LA TRIBUNA ECONÓMICA

Rogelio / Velasco

Crisis y desigualdad

LA OCDE ha publicado esta semana un extenso trabajo sobre la situación actual y la evolución durante los últimos treinta años de la distribución de la renta entre la población en 22 de los 33 países occidentales más desarrollados.

El estudio de la distribución de la renta cuenta con una larga tradición como campo de investigación entre los economistas. No es difícil resaltar la importancia de conocer cómo está distribuida la renta entre los habitantes de un territorio porque contribuye a entender el acceso que los distintos estratos de población tienen a bienes y servicios básicos, tanto públicos como privados. Sirve también para entender la cohesión social en un país y las posibilidades, más amplias, de desarrollo profesional y vital de sus habitantes.

El mercado y el Estado, ambas instituciones con sus mecanismos de funcionamiento, explican por qué en unos países la renta está distribuida más igualitariamente y en otros está más concentrada.

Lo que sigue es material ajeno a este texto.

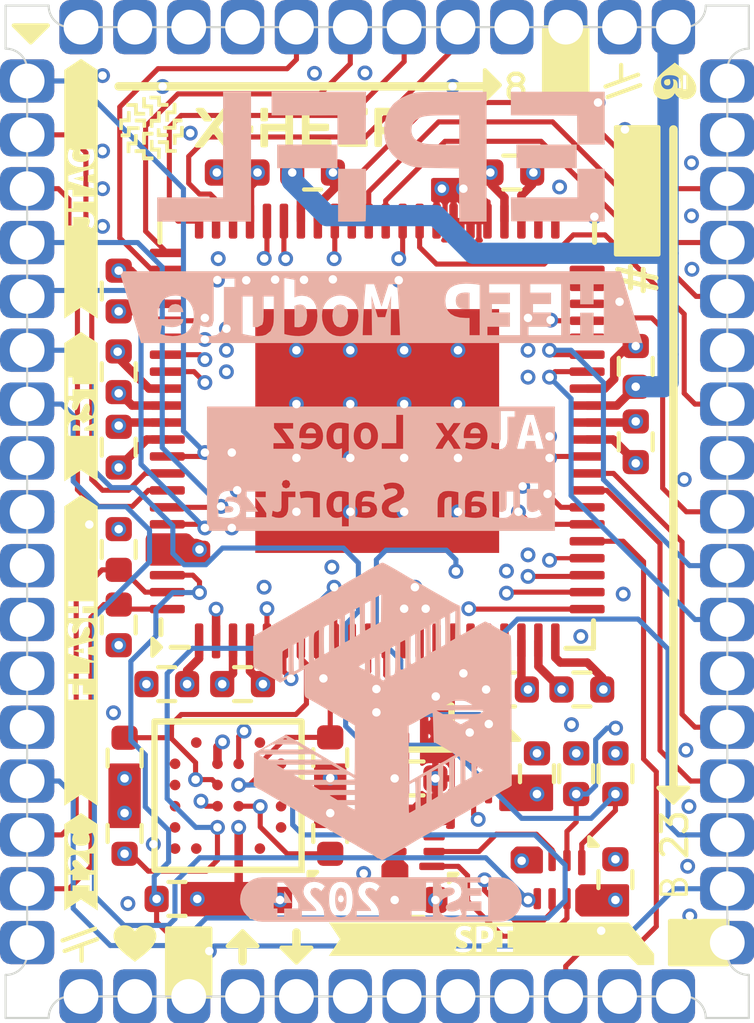
<source format=kicad_pcb>
(kicad_pcb
	(version 20240108)
	(generator "pcbnew")
	(generator_version "8.0")
	(general
		(thickness 0.8)
		(legacy_teardrops no)
	)
	(paper "A4")
	(layers
		(0 "F.Cu" signal)
		(1 "In1.Cu" signal)
		(2 "In2.Cu" signal)
		(3 "In3.Cu" signal)
		(4 "In4.Cu" signal)
		(31 "B.Cu" signal)
		(32 "B.Adhes" user "B.Adhesive")
		(33 "F.Adhes" user "F.Adhesive")
		(34 "B.Paste" user)
		(35 "F.Paste" user)
		(36 "B.SilkS" user "B.Silkscreen")
		(37 "F.SilkS" user "F.Silkscreen")
		(38 "B.Mask" user)
		(39 "F.Mask" user)
		(40 "Dwgs.User" user "User.Drawings")
		(41 "Cmts.User" user "User.Comments")
		(42 "Eco1.User" user "User.Eco1")
		(43 "Eco2.User" user "User.Eco2")
		(44 "Edge.Cuts" user)
		(45 "Margin" user)
		(46 "B.CrtYd" user "B.Courtyard")
		(47 "F.CrtYd" user "F.Courtyard")
		(48 "B.Fab" user)
		(49 "F.Fab" user)
		(50 "User.1" user)
		(51 "User.2" user)
		(52 "User.3" user)
		(53 "User.4" user)
		(54 "User.5" user)
		(55 "User.6" user)
		(56 "User.7" user)
		(57 "User.8" user)
		(58 "User.9" user)
	)
	(setup
		(stackup
			(layer "F.SilkS"
				(type "Top Silk Screen")
			)
			(layer "F.Paste"
				(type "Top Solder Paste")
			)
			(layer "F.Mask"
				(type "Top Solder Mask")
				(thickness 0.01)
			)
			(layer "F.Cu"
				(type "copper")
				(thickness 0.035)
			)
			(layer "dielectric 1"
				(type "prepreg")
				(thickness 0.1)
				(material "FR4")
				(epsilon_r 4.5)
				(loss_tangent 0.02)
			)
			(layer "In1.Cu"
				(type "copper")
				(thickness 0.035)
			)
			(layer "dielectric 2"
				(type "core")
				(thickness 0.135)
				(material "FR4")
				(epsilon_r 4.5)
				(loss_tangent 0.02)
			)
			(layer "In2.Cu"
				(type "copper")
				(thickness 0.035)
			)
			(layer "dielectric 3"
				(type "prepreg")
				(thickness 0.1)
				(material "FR4")
				(epsilon_r 4.5)
				(loss_tangent 0.02)
			)
			(layer "In3.Cu"
				(type "copper")
				(thickness 0.035)
			)
			(layer "dielectric 4"
				(type "core")
				(thickness 0.135)
				(material "FR4")
				(epsilon_r 4.5)
				(loss_tangent 0.02)
			)
			(layer "In4.Cu"
				(type "copper")
				(thickness 0.035)
			)
			(layer "dielectric 5"
				(type "prepreg")
				(thickness 0.1)
				(material "FR4")
				(epsilon_r 4.5)
				(loss_tangent 0.02)
			)
			(layer "B.Cu"
				(type "copper")
				(thickness 0.035)
			)
			(layer "B.Mask"
				(type "Bottom Solder Mask")
				(thickness 0.01)
			)
			(layer "B.Paste"
				(type "Bottom Solder Paste")
			)
			(layer "B.SilkS"
				(type "Bottom Silk Screen")
			)
			(copper_finish "ENIG")
			(dielectric_constraints no)
			(castellated_pads yes)
		)
		(pad_to_mask_clearance 0)
		(allow_soldermask_bridges_in_footprints no)
		(pcbplotparams
			(layerselection 0x00010fc_ffffffff)
			(plot_on_all_layers_selection 0x0000000_00000000)
			(disableapertmacros no)
			(usegerberextensions no)
			(usegerberattributes yes)
			(usegerberadvancedattributes yes)
			(creategerberjobfile yes)
			(dashed_line_dash_ratio 12.000000)
			(dashed_line_gap_ratio 3.000000)
			(svgprecision 4)
			(plotframeref no)
			(viasonmask no)
			(mode 1)
			(useauxorigin no)
			(hpglpennumber 1)
			(hpglpenspeed 20)
			(hpglpendiameter 15.000000)
			(pdf_front_fp_property_popups yes)
			(pdf_back_fp_property_popups yes)
			(dxfpolygonmode yes)
			(dxfimperialunits yes)
			(dxfusepcbnewfont yes)
			(psnegative no)
			(psa4output no)
			(plotreference yes)
			(plotvalue yes)
			(plotfptext yes)
			(plotinvisibletext no)
			(sketchpadsonfab no)
			(subtractmaskfromsilk no)
			(outputformat 1)
			(mirror no)
			(drillshape 1)
			(scaleselection 1)
			(outputdirectory "")
		)
	)
	(net 0 "")
	(net 1 "GND")
	(net 2 "+1V8")
	(net 3 "VCORE")
	(net 4 "GPIO_14")
	(net 5 "SPI_MISO_HEEP")
	(net 6 "JTAG_TDI")
	(net 7 "I2C_SCL_HEEP")
	(net 8 "GPIO_16")
	(net 9 "JTAG_TCK")
	(net 10 "UART_RX_HEEP")
	(net 11 "GPIO_1")
	(net 12 "SPI_MOSI_HEEP")
	(net 13 "JTAG_TMS")
	(net 14 "JTAG_TRST")
	(net 15 "GPIO_13")
	(net 16 "GPIO_10")
	(net 17 "GPIO_22")
	(net 18 "SPI_CS1_HEEP")
	(net 19 "GPIO_23")
	(net 20 "SPI_CS0_HEEP")
	(net 21 "I2C_SDA_HEEP")
	(net 22 "GPIO_20")
	(net 23 "GPIO_2")
	(net 24 "GPIO_9")
	(net 25 "GPIO_17")
	(net 26 "GPIO_12")
	(net 27 "SPI_SD3_HEEP")
	(net 28 "GPIO_18")
	(net 29 "GPIO_11")
	(net 30 "GPIO_0")
	(net 31 "SPI_SCK_HEEP")
	(net 32 "SPI_SD2_HEEP")
	(net 33 "GPIO_4")
	(net 34 "GPIO_5")
	(net 35 "UART_TX_HEEP")
	(net 36 "GPIO_21")
	(net 37 "GPIO_19")
	(net 38 "GPIO_3")
	(net 39 "GPIO_7")
	(net 40 "GPIO_6")
	(net 41 "JTAG_TDO")
	(net 42 "GPIO_8")
	(net 43 "GPIO_15")
	(net 44 "FLASH_CS")
	(net 45 "FLASH_SCK")
	(net 46 "FLASH_nWP")
	(net 47 "FLASH_nHLD_nRST")
	(net 48 "Manual_RST")
	(net 49 "nRST_HEEP")
	(net 50 "unconnected-(U1-BLADETEST_SC_EN_I-Pad44)")
	(net 51 "FLASH_MISO")
	(net 52 "FLASH_MOSI")
	(net 53 "unconnected-(U1-BLADETEST_SC_OUT_O-Pad45)")
	(net 54 "unconnected-(U1-BLADETEST_OSC_OUT_O-Pad42)")
	(net 55 "unconnected-(U1-EXIT_VALUE_O-Pad17)")
	(net 56 "unconnected-(U1-FLL_CLK_DIV_IO-Pad15)")
	(net 57 "unconnected-(U1-BLADETEST_CK_I-Pad43)")
	(net 58 "unconnected-(U1-BLADETEST_SC_IN_I-Pad46)")
	(net 59 "unconnected-(U1-BLADETEST_OSC_EN_I-Pad41)")
	(net 60 "unconnected-(U1-EXIT_VALID_O-Pad16)")
	(net 61 "unconnected-(U2-NC-PadE1)")
	(net 62 "unconnected-(U2-NC-PadB6)")
	(net 63 "unconnected-(U2-NC-PadB1)")
	(net 64 "unconnected-(U2-NC-PadC1)")
	(net 65 "unconnected-(U2-NC-PadF5)")
	(net 66 "unconnected-(U2-NC-PadA5)")
	(net 67 "unconnected-(U2-NC-PadE6)")
	(net 68 "unconnected-(U2-NC-PadF2)")
	(net 69 "unconnected-(U2-NC-PadD1)")
	(net 70 "unconnected-(U2-NC-PadD6)")
	(net 71 "unconnected-(U2-NC-PadA2)")
	(net 72 "/[2] Connectors & Flash/nSOC_RST")
	(net 73 "unconnected-(U2-NC-PadC6)")
	(net 74 "unconnected-(U2-NC-PadA6)")
	(net 75 "SOC_RST_OUT")
	(net 76 "unconnected-(U4-Pad3)")
	(net 77 "PMIC_nRST")
	(net 78 "/[2] Connectors & Flash/RST_A")
	(net 79 "/[2] Connectors & Flash/RST_B")
	(net 80 "/[1] HEEPocrates/REF_CLK_IN")
	(net 81 "BOOT_SEL_EXT")
	(net 82 "unconnected-(U5-Pad1)")
	(net 83 "unconnected-(U5-Pad5)")
	(footprint "kibuzzard-67265ADF" (layer "F.Cu") (at 100.584 106.14 90))
	(footprint "X-MODs_PcbLib:R0402" (layer "F.Cu") (at 102.847 112 180))
	(footprint "X-MODs_PcbLib:C0402" (layer "F.Cu") (at 108.460669 109.1585 180))
	(footprint "X-MODs_PcbLib:C0402" (layer "F.Cu") (at 106.045 94.869 180))
	(footprint "X-MODs_PcbLib:C0402" (layer "F.Cu") (at 104.267 94.869 180))
	(footprint "kibuzzard-67265AAD" (layer "F.Cu") (at 100.584 100.39 90))
	(footprint "X-MODs_PcbLib:C0402" (layer "F.Cu") (at 108.460669 112.025 180))
	(footprint "X-MODs_PcbLib:R0402" (layer "F.Cu") (at 101.612 110.456 -90))
	(footprint "kibuzzard-67265AFB" (layer "F.Cu") (at 100.584 111.125 90))
	(footprint "kibuzzard-67265A85" (layer "F.Cu") (at 100.584 95.25 90))
	(footprint "LOGO" (layer "F.Cu") (at 105.2 93.6))
	(footprint "X-MODs_PcbLib:SIT1532AC" (layer "F.Cu") (at 108.45 107.957 180))
	(footprint "LOGO" (layer "F.Cu") (at 101.596819 111.963326))
	(footprint "X-MODs_PcbLib:R0402" (layer "F.Cu") (at 113.186 109.047 -90))
	(footprint "X-MODs_PcbLib:R0402" (layer "F.Cu") (at 112.261 109.047 -90))
	(footprint "X-MODs_PcbLib:X2SON-8" (layer "F.Cu") (at 108.460669 110.707 180))
	(footprint "X-MODs_PcbLib:C0402" (layer "F.Cu") (at 101.473 99.568 -90))
	(footprint "X-MODs_PcbLib:R0402" (layer "F.Cu") (at 101.612 108.678 90))
	(footprint "X-MODs_PcbLib:R0402" (layer "F.Cu") (at 101.473 103.759 -90))
	(footprint "X-MODs_PcbLib:C0402" (layer "F.Cu") (at 110.744 94.869 180))
	(footprint "X-MODs_PcbLib:CHEEP_Board_Castellated_Conn_1.27mm" (layer "F.Cu") (at 107.569 104.14))
	(footprint "X-MODs_PcbLib:C0402" (layer "F.Cu") (at 113.665 101.219 -90))
	(footprint "X-MODs_PcbLib:C0402" (layer "F.Cu") (at 101.473 97.663 -90))
	(footprint "X-MODs_PcbLib:C0402" (layer "F.Cu") (at 104.394 106.934 180))
	(footprint "X-MODs_PcbLib:C0402" (layer "F.Cu") (at 111.336 109.047 -90))
	(footprint "X-MODs_PcbLib:C0402" (layer "F.Cu") (at 113.665 99.441 -90))
	(footprint "X-MODs_PcbLib:X2SON-8" (layer "F.Cu") (at 111.868 111.545 -90))
	(footprint "X-MODs_PcbLib:C0402" (layer "F.Cu") (at 113.186 111.545 -90))
	(footprint "X-MODs_PcbLib:C0402" (layer "F.Cu") (at 101.473 101.346 -90))
	(footprint "X-MODs_PcbLib:C0402" (layer "F.Cu") (at 102.606 106.934))
	(footprint "X-MODs_PcbLib:R0402" (layer "F.Cu") (at 106.461 108.67 90))
	(footprint "LOGO"
		(layer "F.Cu")
		(uuid "b2e261d1-b5be-498f-9639-9979590ca6ab")
		(at 114.667541 93.656155 180)
		(property "Reference" "G***"
			(at 0 0 0)
			(layer "F.SilkS")
			(hide yes)
			(uuid "9f1a4c1f-6d9c-4fa2-8195-8a34e301a38f")
			(effects
				(font
					(size 0.4 0.4)
					(th
... [786011 chars truncated]
</source>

Los resultados del estudio confirman una clara tendencia: entre mediados de la década de los 80 y los últimos años de la pasada, la desigualdad aumentó en 17 de los 22 países analizados. El sistema educativo, las políticas redistributivas y el funcionamiento del mercado de trabajo constituyen las variables fundamentales que explican la distribución de la renta.

El primero porque, sin un sistema educativo que satisfaga adecuadamente las demandas que el mercado y los gobiernos reclaman, las dificultades para incorporarse al mercado de trabajo son crecientes y también lo son las posibilidades de reciclaje profesional para aquellos que trabajan en sectores en declive. En particular, aparece como variable explicativa relevante la adaptación de la educación al cambio tecnológico. La tecnología ha cambiado profundamente las estructuras productivas de los países en los últimos 30 años. Además, su ritmo de cambio se ha acelerado. Éste es el escenario -muy exigente- con el que se enfrentan los sistemas educativos actuales.

Los crecientes gastos en sanidad y en pensiones no han sido suficientes para paliar la desigualdad. Los países occidentales se enfrentan a unos retos formidables para mantener, en términos reales, esos gastos y, al mismo tiempo, hacer sostenibles las finanzas públicas.

Por último, el crecimiento en el empleo -especialmente el femenino- explica en un 70% la mejora en la distribución de la renta en España en las últimas décadas. Al contrario de lo ocurrido en 17 países, en España la desigualdad se ha reducido en un 20% durante el periodo estudiado.

El análisis acaba en 2008. La brutal crisis que padecemos desde entonces -especialmente aquEllos que no tienen trabajo- arroja un sombrío panorama sobre la evolución actual y de los próximos años. Las restricciones en los recursos públicos, la globalización creciente de las economías -que reclama altos niveles de formación para competir- y la escasa creación de empleo, van a provocar un vuelco notable en la distribución de la renta en nuestro país, tanto a nivel personal -como analiza el estudio- como territorial. El triángulo Madrid-País Vasco-Navarra continuará aprovechando mejor la globalización que las restantes comunidades.